Each line in the material below, starting at the one with "TRIPP Anniversary Celebrates Peace" and ending at the one with "gala’s wild looks", is to be reproduced exactly; no picture is to be copied.

Records to use:
"""

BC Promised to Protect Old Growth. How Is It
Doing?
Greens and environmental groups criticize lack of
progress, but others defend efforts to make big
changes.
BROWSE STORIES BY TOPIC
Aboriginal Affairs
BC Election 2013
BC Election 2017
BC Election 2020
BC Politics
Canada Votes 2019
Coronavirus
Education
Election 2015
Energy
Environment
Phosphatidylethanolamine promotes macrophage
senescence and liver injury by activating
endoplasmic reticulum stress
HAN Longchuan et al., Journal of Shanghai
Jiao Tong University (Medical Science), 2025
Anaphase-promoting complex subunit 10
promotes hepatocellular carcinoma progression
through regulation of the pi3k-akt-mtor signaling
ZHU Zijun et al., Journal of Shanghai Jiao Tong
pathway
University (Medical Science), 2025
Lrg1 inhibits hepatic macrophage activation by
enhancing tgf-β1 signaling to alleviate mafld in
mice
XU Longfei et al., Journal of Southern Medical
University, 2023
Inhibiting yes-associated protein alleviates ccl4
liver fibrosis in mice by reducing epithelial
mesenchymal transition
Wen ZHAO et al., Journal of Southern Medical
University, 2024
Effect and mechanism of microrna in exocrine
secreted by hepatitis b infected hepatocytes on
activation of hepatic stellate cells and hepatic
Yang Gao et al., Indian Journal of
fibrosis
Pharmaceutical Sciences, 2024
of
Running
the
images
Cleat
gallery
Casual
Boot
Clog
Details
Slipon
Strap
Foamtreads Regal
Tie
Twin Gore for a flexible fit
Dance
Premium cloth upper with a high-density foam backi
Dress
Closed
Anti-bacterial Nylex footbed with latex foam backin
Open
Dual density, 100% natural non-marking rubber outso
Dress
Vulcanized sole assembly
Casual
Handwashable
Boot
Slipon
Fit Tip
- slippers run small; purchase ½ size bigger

"""
"""

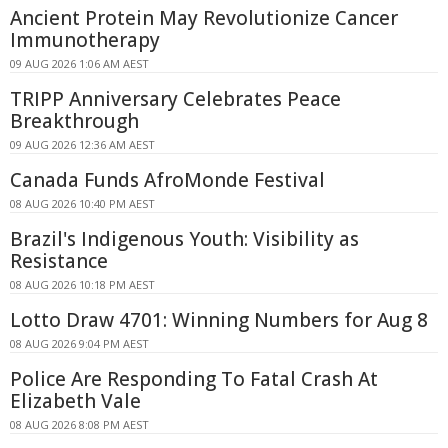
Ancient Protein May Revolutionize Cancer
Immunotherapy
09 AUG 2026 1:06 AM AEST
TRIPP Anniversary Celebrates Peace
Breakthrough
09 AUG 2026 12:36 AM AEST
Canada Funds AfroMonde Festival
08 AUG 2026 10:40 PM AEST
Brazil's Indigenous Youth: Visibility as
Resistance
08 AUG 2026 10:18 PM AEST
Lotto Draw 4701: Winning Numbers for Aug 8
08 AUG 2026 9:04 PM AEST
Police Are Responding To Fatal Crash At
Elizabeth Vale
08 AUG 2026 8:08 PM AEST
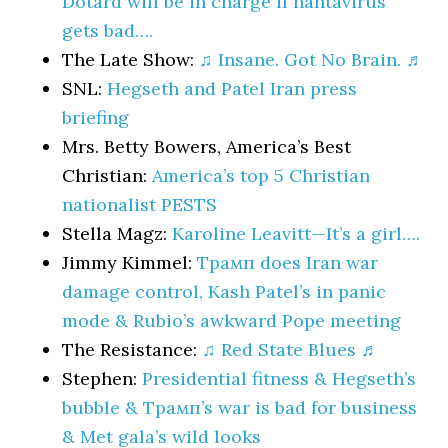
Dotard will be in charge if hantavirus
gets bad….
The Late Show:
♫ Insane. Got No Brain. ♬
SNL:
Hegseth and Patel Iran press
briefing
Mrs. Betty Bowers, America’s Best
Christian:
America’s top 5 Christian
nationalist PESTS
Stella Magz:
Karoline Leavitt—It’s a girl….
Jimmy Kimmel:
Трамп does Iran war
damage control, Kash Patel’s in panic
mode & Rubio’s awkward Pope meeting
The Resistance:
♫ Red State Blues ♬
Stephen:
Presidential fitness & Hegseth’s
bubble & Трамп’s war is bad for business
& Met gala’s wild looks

"""

Written answer:
TRIPP Anniversary Celebrates Peace
Breakthrough
09 AUG 2026 12:36 AM AEST
Canada Funds AfroMonde Festival
08 AUG 2026 10:40 PM AEST
Brazil's Indigenous Youth: Visibility as
Resistance
08 AUG 2026 10:18 PM AEST
Lotto Draw 4701: Winning Numbers for Aug 8
08 AUG 2026 9:04 PM AEST
Police Are Responding To Fatal Crash At
Elizabeth Vale
08 AUG 2026 8:08 PM AEST
Dotard will be in charge if hantavirus
gets bad….
The Late Show:
♫ Insane. Got No Brain. ♬
SNL:
Hegseth and Patel Iran press
briefing
Mrs. Betty Bowers, America’s Best
Christian:
America’s top 5 Christian
nationalist PESTS
Stella Magz:
Karoline Leavitt—It’s a girl….
Jimmy Kimmel:
Трамп does Iran war
damage control, Kash Patel’s in panic
mode & Rubio’s awkward Pope meeting
The Resistance:
♫ Red State Blues ♬
Stephen:
Presidential fitness & Hegseth’s
bubble & Трамп’s war is bad for business
& Met gala’s wild looks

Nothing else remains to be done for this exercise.